Why the United States Is Losing the Tech War With China | The U.S. position in the global value chain puts it at a disadvantage, and Washington’s confrontational policies are making things worse.

8 Comments

  1. Sachyriel

    Submission Statement: The outlook is not good for the USA on the development of this economic tug-of-war (I’m not sure if it’s a full trade war or just the beginnings of one) due to the circumstances that underpin both China and the USA going forward. The Article does acknowledge that the USA **starts** as the one with the advantage and China is the one climbing uphill, but those foundations are built on the past and are rapidly eroding. The USA’s private partners are uninterested in National Security outside of complying with the laws enough to keep their bottom line, while the Chinese companies are rallying behind Beijing because of a shared interest in making money and increasing the technological development of the country. It also says that the tighter the USA grips they will start losing leverage (see companies like KLA “de-Americanizing” operations to cut themselves loose from the sanctions regime).

  2. touched_my_spleen

    What nonsense.

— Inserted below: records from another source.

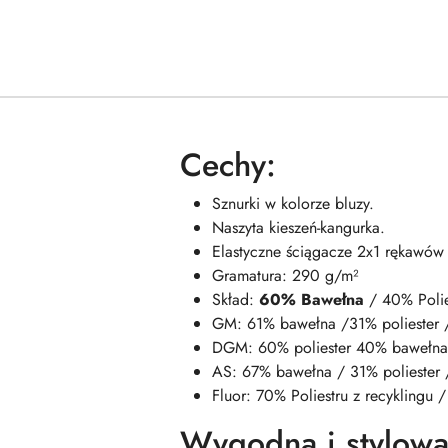
Cechy:
Sznurki w kolorze bluzy.
Naszyta kieszeń-kangurka.
Elastyczne ściągacze 2x1 rękawów i
Gramatura: 290 g/m²
Skład:
60% Bawełna
/ 40% Polie
GM: 61% bawełna /31% poliester 
DGM: 60% poliester 40% bawełna
AS: 67% bawełna / 31% poliester 
Fluor: 70% Poliestru z recyklingu
Wygodna i stylow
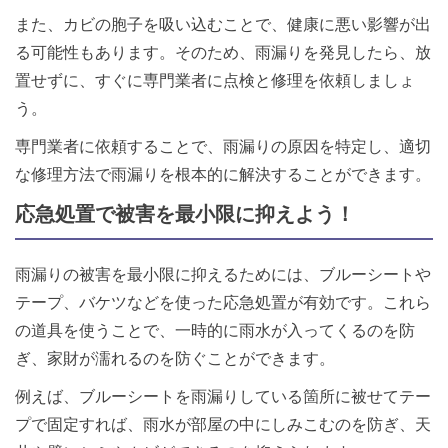
また、カビの胞子を吸い込むことで、健康に悪い影響が出
る可能性もあります。そのため、雨漏りを発見したら、放
置せずに、すぐに専門業者に点検と修理を依頼しましょ
う。
専門業者に依頼することで、雨漏りの原因を特定し、適切
な修理方法で雨漏りを根本的に解決することができます。
応急処置で被害を最小限に抑えよう！
雨漏りの被害を最小限に抑えるためには、ブルーシートや
テープ、バケツなどを使った応急処置が有効です。これら
の道具を使うことで、一時的に雨水が入ってくるのを防
ぎ、家財が濡れるのを防ぐことができます。
例えば、ブルーシートを雨漏りしている箇所に被せてテー
プで固定すれば、雨水が部屋の中にしみこむのを防ぎ、天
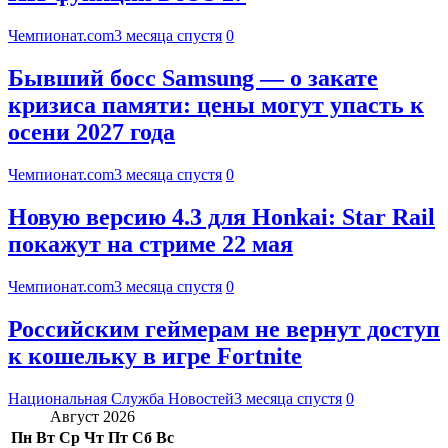
Чемпионат.com
3 месяца спустя
0
Бывший босс Samsung — о закате
кризиса памяти: цены могут упасть к
осени 2027 года
Чемпионат.com
3 месяца спустя
0
Новую версию 4.3 для Honkai: Star Rail
покажут на стриме 22 мая
Чемпионат.com
3 месяца спустя
0
Российским геймерам не вернут доступ
к кошельку в игре Fortnite
Национальная Служба Новостей
3 месяца спустя
0
Август 2026
Пн
Вт
Ср
Чт
Пт
Сб
Вс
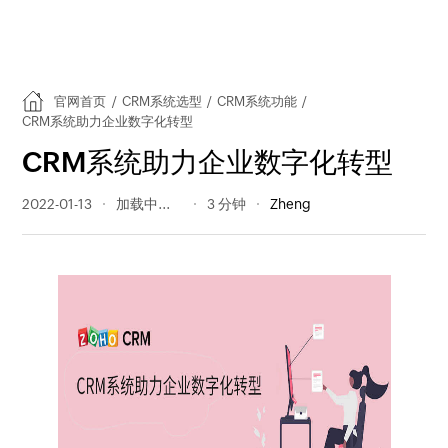
官网首页
/
CRM系统选型
/
CRM系统功能
/
CRM系统助力企业数字化转型
CRM系统助力企业数字化转型
2022-01-13
377 阅读量
3 分钟
Zheng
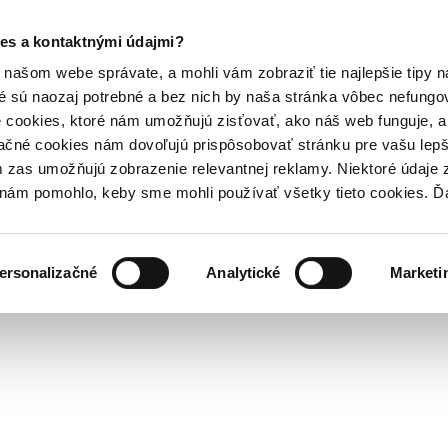
es a kontaktnými údajmi?
našom webe správate, a mohli vám zobraziť tie najlepšie tipy n
é sú naozaj potrebné a bez nich by naša stránka vôbec nefung
 cookies, ktoré nám umožňujú zisťovať, ako náš web funguje, a 
ačné cookies nám dovoľujú prispôsobovať stránku pre vašu lepši
zas umožňujú zobrazenie relevantnej reklamy. Niektoré údaje z
y nám pomohlo, keby sme mohli používať všetky tieto cookies. 
ersonalizačné
Analytické
Marketi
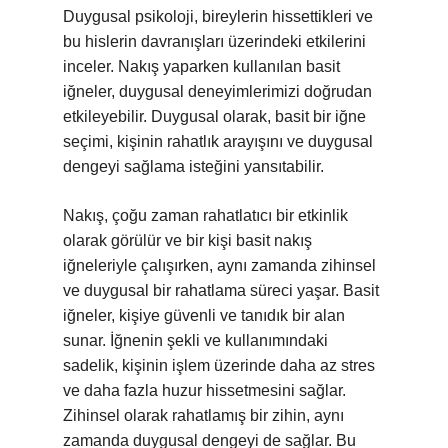
Duygusal psikoloji, bireylerin hissettikleri ve
bu hislerin davranışları üzerindeki etkilerini
inceler. Nakış yaparken kullanılan basit
iğneler, duygusal deneyimlerimizi doğrudan
etkileyebilir. Duygusal olarak, basit bir iğne
seçimi, kişinin rahatlık arayışını ve duygusal
dengeyi sağlama isteğini yansıtabilir.
Nakış, çoğu zaman rahatlatıcı bir etkinlik
olarak görülür ve bir kişi basit nakış
iğneleriyle çalışırken, aynı zamanda zihinsel
ve duygusal bir rahatlama süreci yaşar. Basit
iğneler, kişiye güvenli ve tanıdık bir alan
sunar. İğnenin şekli ve kullanımındaki
sadelik, kişinin işlem üzerinde daha az stres
ve daha fazla huzur hissetmesini sağlar.
Zihinsel olarak rahatlamış bir zihin, aynı
zamanda duygusal dengeyi de sağlar. Bu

China will have a demographic collapse before America loses any ground to them.

    All this while America locks China out of the semiconductor supply chain. This is technology far too complex for those copycat cheats

  3. Unusual-Diver-8505

    I thought this was a subreddit to discuss the science fiction subgenre cyberpunk, not real life.

  4. CryoWreck

    But we are winning in the not putting water in our missile fuel tanks war, so whatever.

  5. NomadLexicon

    The US prioritizing its companies’ short term profits to help a totalitarian police state by giving it unfettered access to technology would be worse in my view.

    I’d say China is the one behaving “confrontationally”: threatening to invade Taiwan, breaking the treaty guarantees over Hong King’s autonomy, engaging in state-sponsored corporate espionage on a grand scale, propping up Russia’s economy to support its invasion, engaging in wolf warrior diplomacy over any criticism from abroad, requiring one-sided technology transfer agreements to do business in China, etc., etc. The more remarkable thing to me is that we let it go on for so long before taking action.